The real reason investors are staying away from the mortgage bond market is because the federal reserve has driven yields so low with it’s manipulation of interest rates that investors can’t make a good risk-adjusted return. If officials really wanted to attract private capital back to this market, they would let interest rates rise. That would take care of the problem. Perhaps finalizing the rules might reduce the risk premium a little, but the real problem with the private bond market is that yields are far too low.

This is where down payments could play a crucial role. The proposed rules require banks to hold a slice of the mortgage-backed bonds they sell to investors. Banks do not like those types of restrictions.

Banks don’t like any types of restrictions. That’s exactly why the Dodd-Frank legislation put those restrictions in. If lenders want to originate dodgy loans, they are going to have to retain some of that risk on their own balance sheets. It’s the best and only way to ensure underwriting standards won’t get compromised. Forced buy-backs only go so far.
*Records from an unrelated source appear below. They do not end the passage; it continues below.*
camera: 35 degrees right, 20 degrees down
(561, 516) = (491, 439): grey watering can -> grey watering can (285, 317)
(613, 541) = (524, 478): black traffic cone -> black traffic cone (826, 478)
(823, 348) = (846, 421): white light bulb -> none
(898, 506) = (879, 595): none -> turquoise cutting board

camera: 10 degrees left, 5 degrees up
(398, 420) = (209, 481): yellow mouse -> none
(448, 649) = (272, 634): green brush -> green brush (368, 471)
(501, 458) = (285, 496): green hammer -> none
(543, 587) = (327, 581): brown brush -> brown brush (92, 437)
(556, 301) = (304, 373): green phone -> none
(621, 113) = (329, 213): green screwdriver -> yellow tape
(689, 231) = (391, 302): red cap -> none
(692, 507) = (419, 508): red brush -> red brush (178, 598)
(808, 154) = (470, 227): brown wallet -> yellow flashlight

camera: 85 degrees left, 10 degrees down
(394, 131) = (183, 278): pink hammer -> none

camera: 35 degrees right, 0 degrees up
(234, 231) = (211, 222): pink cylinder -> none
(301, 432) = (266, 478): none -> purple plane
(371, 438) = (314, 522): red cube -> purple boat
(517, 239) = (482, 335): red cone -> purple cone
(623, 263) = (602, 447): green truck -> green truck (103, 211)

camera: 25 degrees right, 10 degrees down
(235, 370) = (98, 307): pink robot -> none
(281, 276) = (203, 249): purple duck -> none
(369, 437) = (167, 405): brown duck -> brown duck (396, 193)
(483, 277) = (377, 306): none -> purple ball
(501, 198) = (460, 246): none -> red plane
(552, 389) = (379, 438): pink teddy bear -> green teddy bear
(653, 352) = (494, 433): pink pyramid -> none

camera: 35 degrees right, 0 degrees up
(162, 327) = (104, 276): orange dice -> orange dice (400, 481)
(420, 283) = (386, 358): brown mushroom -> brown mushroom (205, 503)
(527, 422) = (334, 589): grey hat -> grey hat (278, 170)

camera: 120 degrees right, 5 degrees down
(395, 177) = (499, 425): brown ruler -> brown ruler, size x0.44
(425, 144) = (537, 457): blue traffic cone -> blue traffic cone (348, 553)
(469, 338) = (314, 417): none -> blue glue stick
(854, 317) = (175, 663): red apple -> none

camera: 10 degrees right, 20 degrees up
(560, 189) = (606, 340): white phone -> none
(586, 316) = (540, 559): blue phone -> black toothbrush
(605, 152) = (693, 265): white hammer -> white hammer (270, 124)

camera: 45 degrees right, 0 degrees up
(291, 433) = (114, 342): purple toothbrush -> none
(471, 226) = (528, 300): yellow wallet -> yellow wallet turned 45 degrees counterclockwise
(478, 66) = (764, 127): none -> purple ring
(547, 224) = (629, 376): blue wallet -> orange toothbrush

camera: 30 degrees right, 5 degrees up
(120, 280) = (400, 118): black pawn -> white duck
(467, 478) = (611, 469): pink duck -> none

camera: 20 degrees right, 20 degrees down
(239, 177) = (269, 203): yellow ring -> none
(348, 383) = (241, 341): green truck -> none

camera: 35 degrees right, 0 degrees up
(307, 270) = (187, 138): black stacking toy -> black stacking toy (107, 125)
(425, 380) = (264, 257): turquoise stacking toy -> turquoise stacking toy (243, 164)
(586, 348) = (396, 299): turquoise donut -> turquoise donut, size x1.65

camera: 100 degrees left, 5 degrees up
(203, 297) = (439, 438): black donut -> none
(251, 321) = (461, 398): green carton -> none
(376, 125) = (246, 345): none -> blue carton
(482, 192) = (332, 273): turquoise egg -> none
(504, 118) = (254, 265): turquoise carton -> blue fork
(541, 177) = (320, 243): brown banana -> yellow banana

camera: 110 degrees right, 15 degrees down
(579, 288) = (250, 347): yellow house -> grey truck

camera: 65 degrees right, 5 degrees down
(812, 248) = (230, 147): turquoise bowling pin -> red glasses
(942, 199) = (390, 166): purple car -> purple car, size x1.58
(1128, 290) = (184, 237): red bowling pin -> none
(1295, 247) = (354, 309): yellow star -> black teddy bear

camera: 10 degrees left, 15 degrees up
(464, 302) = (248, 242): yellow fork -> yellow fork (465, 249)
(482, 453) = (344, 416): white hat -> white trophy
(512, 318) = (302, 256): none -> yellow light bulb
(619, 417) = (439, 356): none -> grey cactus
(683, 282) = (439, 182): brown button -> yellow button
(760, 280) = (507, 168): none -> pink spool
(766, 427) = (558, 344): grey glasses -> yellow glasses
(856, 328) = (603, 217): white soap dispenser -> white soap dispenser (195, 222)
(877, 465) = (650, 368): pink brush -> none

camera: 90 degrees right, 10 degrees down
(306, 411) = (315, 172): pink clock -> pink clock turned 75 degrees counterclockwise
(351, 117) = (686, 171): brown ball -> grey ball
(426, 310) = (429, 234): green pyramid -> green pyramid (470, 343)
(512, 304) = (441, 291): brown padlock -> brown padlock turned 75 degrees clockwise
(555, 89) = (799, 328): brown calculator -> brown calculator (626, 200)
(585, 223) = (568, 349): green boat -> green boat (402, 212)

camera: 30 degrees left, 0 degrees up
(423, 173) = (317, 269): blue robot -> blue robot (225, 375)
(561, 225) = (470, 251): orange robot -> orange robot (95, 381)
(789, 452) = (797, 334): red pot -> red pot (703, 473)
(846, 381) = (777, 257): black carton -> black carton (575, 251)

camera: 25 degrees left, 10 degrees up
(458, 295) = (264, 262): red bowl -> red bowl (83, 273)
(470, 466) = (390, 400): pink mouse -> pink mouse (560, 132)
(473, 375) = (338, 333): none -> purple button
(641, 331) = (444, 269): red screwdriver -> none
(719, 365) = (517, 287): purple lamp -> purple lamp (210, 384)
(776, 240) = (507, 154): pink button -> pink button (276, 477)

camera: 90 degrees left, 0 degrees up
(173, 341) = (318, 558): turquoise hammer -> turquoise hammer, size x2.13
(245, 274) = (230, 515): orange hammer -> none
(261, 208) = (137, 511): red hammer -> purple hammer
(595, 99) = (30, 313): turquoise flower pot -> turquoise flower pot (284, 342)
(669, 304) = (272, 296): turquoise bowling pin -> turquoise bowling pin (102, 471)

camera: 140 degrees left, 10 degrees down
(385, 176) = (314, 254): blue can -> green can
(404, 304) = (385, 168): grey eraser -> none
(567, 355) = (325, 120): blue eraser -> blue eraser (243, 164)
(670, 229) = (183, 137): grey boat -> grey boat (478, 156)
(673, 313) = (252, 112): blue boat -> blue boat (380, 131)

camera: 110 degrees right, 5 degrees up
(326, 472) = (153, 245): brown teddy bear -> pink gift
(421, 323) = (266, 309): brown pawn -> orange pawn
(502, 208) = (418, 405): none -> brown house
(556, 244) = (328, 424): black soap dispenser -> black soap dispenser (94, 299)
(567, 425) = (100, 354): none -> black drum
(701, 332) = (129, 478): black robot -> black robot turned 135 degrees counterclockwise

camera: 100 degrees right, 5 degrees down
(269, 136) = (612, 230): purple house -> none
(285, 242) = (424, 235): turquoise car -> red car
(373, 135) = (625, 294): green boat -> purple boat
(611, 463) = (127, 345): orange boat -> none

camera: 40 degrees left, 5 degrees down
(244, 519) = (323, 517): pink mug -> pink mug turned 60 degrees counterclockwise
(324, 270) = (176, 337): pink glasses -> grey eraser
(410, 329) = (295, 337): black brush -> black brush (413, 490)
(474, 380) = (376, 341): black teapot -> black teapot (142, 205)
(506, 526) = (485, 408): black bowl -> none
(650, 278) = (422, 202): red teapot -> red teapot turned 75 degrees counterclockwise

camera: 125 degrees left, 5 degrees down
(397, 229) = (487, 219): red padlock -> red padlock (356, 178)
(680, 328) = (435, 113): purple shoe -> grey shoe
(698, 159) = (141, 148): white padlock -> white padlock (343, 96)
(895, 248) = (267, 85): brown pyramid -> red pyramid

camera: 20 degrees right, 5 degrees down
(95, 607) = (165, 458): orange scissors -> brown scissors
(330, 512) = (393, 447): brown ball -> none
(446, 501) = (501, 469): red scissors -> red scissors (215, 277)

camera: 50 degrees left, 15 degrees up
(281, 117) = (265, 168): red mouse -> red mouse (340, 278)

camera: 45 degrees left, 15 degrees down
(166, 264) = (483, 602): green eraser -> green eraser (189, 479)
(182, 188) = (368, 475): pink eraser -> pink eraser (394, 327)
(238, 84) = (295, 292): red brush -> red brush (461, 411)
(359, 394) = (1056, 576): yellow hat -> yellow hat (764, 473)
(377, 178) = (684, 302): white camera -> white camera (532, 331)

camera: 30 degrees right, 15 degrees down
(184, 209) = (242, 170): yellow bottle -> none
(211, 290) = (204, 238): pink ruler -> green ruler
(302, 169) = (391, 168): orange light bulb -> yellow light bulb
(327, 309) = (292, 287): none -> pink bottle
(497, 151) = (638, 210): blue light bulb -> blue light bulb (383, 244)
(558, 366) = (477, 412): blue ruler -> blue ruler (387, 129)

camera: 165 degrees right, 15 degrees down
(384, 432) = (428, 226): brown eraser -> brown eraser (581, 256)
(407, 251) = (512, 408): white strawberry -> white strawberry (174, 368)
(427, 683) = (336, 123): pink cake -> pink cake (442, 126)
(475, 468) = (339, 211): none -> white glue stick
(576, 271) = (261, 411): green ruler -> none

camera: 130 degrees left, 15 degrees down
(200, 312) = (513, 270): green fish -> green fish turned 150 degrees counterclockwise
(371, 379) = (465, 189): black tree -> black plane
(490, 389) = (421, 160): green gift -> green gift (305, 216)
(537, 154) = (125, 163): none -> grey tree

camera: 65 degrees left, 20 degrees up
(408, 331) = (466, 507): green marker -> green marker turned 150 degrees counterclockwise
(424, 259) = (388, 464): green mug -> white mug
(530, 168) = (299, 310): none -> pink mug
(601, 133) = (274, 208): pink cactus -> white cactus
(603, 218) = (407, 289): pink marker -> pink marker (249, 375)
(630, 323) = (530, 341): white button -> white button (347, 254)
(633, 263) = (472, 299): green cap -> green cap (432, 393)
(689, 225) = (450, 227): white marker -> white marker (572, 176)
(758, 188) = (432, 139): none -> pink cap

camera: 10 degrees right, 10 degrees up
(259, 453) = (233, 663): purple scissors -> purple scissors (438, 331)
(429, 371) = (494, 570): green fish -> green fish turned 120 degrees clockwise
But lenders would not have to keep a piece of the bonds if the underlying loans included features that made them less likely to default. These exempt loans would be called qualified residential mortgages. Regulators effectively proposed that these loans should have a 20 percent down payment.

The proposal prompted widespread objections from consumer advocates, bankers and home builders, who said the plan could shut many borrowers out of the housing market.

Large down payments will shut many borrowers out of the housing market — many unreliable ones.

Banks, they argued, are likely to focus heavily on making qualified residential mortgages. And if those mortgages require high down payments, lenders will be hesitant to make loans with little money down.


Consumer advocates make a nuanced case. They do not deny that down payments reduce the risk of default. But they say defaults can be reduced almost as much by applying other rules that curb lending to certain types of borrowers. …

Bullshit. If this were true, they wouldn’t object to large down payments because it wouldn’t have any impact. Obviously, large down payments will weed out the bad borrowers more than the other rules will.

Borrowers who saved up for down payments may have budgeting skills that later help them make their payments … and borrowers with equity in their homes are less likely to walk away altogether, rather than try to find a solution.

Supporters of a down payment requirement also make a broader argument. They point out that the financial sector overhaul was not just meant to protect borrowers. It was also intended to make banks and financial markets more resilient to shocks like housing busts. In other words, the legislation always envisioned a trade-off between homeownership and the stability of the financial system.

There is no reasonable argument to be made in favor of small down payments. The only people trying to obfuscate the issue are left-wing housing advocates, realtors, and originate-to-sell lenders who have their own self-serving agendas. The reality is that large down payments provide stability to housing markets and our financial system. It only remains to be seen if politicians have the courage to stand up to the special interests and do the right thing for the country.